Media leaders attending the summit are expected to discuss ways to deal with the challenge posed by the Internet and the global economic crisis.

Akhmad Kusaeni, deputy editor-in-chief of Indonesia's ANTARA News Agency, said Hu "knows the problem of the media Yes, the media should play a bigger role in seeking peace, tolerance and fighting climate change".

Tom Curley, president and chief executive of the Associated Press, a co-sponsor of the event, said he was pleased with Hu's statement that the Chinese government would back the international media.

"I was delighted to hear some 15 months after the Olympics that the progress will continue," he said. "Obviously, there are still some challenges and some issues, but his statement seemed quite sincere. That he joined us this morning was an important gesture as well."

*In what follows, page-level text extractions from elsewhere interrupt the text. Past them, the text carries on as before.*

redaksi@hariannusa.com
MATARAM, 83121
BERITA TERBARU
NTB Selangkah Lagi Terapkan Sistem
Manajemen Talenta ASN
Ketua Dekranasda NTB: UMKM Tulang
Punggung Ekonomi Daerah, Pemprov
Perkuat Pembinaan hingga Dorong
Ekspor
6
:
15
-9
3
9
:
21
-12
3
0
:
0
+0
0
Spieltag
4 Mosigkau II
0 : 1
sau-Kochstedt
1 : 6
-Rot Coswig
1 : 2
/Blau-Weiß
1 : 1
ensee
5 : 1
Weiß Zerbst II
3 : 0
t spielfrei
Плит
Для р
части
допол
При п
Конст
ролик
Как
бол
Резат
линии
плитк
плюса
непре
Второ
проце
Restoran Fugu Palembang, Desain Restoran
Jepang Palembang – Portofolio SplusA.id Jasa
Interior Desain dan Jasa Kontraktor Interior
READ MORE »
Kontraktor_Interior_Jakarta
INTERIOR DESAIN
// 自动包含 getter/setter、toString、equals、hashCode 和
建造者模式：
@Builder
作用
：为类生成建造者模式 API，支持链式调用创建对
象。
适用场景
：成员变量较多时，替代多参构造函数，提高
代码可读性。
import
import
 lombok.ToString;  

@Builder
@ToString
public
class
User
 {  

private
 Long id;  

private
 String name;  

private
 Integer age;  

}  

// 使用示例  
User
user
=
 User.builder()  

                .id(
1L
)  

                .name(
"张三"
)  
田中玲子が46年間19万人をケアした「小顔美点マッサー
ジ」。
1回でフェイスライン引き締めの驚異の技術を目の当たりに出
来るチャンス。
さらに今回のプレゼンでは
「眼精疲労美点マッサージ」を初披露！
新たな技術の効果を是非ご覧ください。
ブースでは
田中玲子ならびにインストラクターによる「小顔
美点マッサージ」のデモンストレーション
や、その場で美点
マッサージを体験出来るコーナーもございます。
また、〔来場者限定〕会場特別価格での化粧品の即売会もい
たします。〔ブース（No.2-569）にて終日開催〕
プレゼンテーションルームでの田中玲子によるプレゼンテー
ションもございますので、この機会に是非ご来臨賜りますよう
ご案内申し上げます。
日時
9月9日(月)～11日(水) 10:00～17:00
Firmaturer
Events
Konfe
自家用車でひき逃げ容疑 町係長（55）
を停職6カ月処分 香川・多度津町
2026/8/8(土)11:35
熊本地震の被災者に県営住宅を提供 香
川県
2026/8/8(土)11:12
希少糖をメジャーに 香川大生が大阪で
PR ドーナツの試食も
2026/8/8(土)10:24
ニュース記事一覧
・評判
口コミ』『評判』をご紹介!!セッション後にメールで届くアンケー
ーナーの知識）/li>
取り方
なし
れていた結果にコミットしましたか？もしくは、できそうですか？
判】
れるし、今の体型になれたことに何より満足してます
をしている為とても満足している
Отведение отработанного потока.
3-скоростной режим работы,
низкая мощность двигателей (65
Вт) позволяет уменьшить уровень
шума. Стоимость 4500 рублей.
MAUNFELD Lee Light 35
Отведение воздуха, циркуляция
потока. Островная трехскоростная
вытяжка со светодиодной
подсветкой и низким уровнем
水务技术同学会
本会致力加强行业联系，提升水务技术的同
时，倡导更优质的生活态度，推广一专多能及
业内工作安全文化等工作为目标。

In January 2007, China issued a regulation for the Olympics, which gave foreign journalists unprecedented freedom to conduct interviews. The regulation expired after the Games, but a large part of it was included in another liberal press rule, passed a year ago.

Foreign journalists now have unprecedented access to news in China, particularly events such as the Sichuan earthquake in May 2008, when hundreds of reporters from across the world rushed to report from the devastated province, and the July 5 riots in Urumqi, which saw about 200 overseas journalists reporting from the spot.

Among those attending the media summit in Beijing are News Corp boss Rupert Murdoch, Reuters editor-in-chief David Schlesinger, BBC world news director Richard Sambrook and Japan's Kyodo News Agency head Satoshi Ishikawa.

Hosted by Xinhua News Agency and co-sponsored by eight global media corporations, the summit has "cooperation, action, win-win and development" as its theme.